- _What you are asked to do_
Write the next part of the post about the Taliban's attacks on girls' schools in Afghanistan, starting after its last sentence.

- _Selected text_
----------------------------------------

Tuesday, June 20, 2006

Update from Afghanistan: The Taliban's War on Schoolgirls

Here's a disturbing piece from Newsweek's International Edition on the Taliban's campaign in Afghanistan to turn back the clock on the country' s educational revolution. Check it out:

Summer vacation has only begun, but as far as 12-year-old Nooria is concerned, the best thing is knowing she has a school to go back to in the fall. She couldn't be sure the place would stay open four months ago, after the Taliban tried to burn it down. Late one February night, more than a dozen masked gunmen burst into the 10-room girls' school in Nooria's village, Mandrawar, about 100 miles east of Kabul. They tied up and beat the night watchman, soaked the principal's office and the library with gasoline, set it on fire and escaped into the darkness. The townspeople, who doused the blaze before it could spread, later found written messages from the gunmen promising to cut off the nose and ears of any teacher or student who dared to return.
The Taliban's campaign of intimidation didn't work, and within days school authorities had the schools up and running again. Nooria, the Afghani student mentioned above, is committed to her education, and is working hard to become a teacher herself:

Schoolgirls need that kind of courage in Afghanistan. Unable to win on the battlefield, the Taliban are trying to discredit the Kabul government by blocking its efforts to raise Afghanistan out of its long dark age. They particularly want to undo one of the biggest changes of the past four years: the resumption of education for girls, which the Taliban outlawed soon after taking power in 1996. "The extremists want to show the people that the government and the international community cannot keep their promises," says Ahmad Nader Nadery of the Afghanistan Independent Human Rights Commission (AIHRC). Today the Ministry of Education says the country has 1,350 girls' schools, along with 2,900 other institutions that hold split sessions, with girls-only classes in the afternoon. (Coeducation is still forbidden.) More than a third of Afghanistan's 5 million schoolchildren are now girls, compared with practically none in early 1992. In the last six months, however, Taliban attacks and threats of attacks have disrupted or shut down more than 300 of those schools.

----------------------------------------

- _Record excerpts_

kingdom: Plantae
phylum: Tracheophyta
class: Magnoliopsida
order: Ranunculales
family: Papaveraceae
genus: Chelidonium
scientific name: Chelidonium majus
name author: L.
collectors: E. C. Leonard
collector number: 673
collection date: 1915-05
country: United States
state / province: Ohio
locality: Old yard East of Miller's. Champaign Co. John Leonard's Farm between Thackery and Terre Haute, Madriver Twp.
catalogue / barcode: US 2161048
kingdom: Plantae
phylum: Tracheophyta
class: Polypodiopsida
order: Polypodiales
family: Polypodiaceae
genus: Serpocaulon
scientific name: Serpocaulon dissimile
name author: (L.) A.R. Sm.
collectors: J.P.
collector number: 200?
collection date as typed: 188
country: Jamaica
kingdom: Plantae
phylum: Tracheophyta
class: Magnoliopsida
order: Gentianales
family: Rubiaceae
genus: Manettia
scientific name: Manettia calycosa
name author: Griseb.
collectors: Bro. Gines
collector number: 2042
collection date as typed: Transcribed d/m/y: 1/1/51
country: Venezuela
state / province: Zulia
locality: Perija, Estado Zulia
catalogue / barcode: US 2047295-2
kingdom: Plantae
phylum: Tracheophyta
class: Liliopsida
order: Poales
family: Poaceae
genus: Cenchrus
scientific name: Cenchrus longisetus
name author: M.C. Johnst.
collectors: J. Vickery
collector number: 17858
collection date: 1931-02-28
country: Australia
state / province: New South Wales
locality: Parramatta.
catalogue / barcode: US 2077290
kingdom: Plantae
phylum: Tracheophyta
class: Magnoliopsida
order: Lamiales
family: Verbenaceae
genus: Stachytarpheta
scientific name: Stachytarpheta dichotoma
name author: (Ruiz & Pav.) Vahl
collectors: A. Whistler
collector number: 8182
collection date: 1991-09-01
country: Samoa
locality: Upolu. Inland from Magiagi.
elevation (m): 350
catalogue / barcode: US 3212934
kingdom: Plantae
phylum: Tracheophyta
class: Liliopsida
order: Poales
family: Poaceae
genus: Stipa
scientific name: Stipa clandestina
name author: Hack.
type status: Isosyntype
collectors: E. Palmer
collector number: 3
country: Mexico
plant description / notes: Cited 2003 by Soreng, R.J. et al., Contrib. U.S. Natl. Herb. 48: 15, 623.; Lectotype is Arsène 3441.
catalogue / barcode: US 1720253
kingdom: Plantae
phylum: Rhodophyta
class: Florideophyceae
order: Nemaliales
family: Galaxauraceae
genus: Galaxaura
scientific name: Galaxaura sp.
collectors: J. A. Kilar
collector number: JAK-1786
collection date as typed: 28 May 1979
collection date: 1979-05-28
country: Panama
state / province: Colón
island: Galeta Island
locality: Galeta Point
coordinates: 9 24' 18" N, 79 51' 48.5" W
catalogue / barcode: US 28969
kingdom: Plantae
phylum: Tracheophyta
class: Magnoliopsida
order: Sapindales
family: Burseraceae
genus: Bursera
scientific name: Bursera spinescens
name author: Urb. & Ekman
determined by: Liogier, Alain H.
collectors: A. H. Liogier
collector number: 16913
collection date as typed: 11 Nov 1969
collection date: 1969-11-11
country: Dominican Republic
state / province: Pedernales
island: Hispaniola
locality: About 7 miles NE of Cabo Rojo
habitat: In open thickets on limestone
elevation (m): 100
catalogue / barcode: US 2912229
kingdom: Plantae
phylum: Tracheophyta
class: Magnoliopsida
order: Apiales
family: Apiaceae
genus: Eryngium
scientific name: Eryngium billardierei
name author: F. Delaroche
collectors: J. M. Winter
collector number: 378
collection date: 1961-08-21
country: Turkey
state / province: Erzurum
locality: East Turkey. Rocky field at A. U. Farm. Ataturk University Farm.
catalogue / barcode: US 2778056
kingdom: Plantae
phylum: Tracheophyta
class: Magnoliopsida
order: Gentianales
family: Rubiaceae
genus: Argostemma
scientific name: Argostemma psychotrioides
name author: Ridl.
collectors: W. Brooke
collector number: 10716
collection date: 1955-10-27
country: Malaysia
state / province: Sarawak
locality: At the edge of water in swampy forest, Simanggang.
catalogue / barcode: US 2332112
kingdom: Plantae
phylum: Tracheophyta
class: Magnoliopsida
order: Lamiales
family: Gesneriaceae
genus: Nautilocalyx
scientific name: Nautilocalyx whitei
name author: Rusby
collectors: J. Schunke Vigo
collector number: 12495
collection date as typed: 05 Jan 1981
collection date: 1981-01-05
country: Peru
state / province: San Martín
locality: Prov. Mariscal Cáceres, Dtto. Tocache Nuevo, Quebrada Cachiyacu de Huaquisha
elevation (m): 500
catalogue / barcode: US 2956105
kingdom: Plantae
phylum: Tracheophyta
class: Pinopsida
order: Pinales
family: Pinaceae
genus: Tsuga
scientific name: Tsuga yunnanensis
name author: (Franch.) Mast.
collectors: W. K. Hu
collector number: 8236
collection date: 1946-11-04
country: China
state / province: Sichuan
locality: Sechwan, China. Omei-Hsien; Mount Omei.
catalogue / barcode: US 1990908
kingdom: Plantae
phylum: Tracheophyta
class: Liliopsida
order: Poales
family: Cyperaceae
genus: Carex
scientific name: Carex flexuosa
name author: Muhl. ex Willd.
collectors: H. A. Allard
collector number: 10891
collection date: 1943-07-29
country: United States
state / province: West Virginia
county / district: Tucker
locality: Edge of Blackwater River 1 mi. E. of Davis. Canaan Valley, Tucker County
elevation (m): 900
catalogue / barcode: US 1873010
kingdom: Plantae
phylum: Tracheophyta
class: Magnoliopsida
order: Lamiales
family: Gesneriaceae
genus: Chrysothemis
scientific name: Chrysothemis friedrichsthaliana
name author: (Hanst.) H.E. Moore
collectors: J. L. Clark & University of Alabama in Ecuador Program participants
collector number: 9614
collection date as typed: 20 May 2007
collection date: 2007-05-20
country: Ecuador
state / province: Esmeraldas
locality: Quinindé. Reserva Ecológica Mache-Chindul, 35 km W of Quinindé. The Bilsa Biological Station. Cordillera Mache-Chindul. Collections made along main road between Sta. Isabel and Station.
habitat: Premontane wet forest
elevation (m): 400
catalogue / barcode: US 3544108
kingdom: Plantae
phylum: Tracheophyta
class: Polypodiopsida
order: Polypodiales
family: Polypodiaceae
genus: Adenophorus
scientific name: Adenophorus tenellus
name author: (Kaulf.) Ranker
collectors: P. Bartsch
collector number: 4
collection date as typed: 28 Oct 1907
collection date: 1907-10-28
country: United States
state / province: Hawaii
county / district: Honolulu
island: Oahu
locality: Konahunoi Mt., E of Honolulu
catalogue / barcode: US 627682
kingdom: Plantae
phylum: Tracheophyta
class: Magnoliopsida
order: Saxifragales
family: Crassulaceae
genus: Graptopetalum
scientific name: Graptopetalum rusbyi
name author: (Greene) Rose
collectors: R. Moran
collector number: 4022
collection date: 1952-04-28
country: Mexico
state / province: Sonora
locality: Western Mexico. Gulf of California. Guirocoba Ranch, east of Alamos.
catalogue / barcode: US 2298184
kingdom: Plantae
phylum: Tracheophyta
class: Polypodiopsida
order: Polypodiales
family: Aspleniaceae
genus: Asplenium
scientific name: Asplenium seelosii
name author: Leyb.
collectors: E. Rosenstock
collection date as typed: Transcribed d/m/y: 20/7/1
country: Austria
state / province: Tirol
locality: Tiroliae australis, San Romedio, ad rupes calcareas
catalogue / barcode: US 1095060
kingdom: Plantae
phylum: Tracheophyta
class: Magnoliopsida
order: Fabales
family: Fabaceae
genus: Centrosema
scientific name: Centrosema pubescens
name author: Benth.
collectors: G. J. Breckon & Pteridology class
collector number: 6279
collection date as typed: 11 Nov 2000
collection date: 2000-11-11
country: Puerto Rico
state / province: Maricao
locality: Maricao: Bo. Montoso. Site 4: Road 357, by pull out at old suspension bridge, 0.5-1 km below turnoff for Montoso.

----------------------------------------

- _Answer to this problem_
Stories like this remind us why we fight. Defeating terrorism also entails rooting out the violent radical fundamentalist ideologies that perpetuate such gender apartheid. Afghanistan's treatment of women is one of the key topics in my Introduction to Comparative Politics course. I schedule every semester a writing assignment around the presentation of the film, "Osama," a film by Afghan-born director Siddiq Barmak. The story's an incredibly compelling portrayal of life in Afghanistan before the U.S. toppled the Taliban regime in 2001. The film received widespread critical acclamation. See, for example, two glowing (and sympathetic) reviews here and here.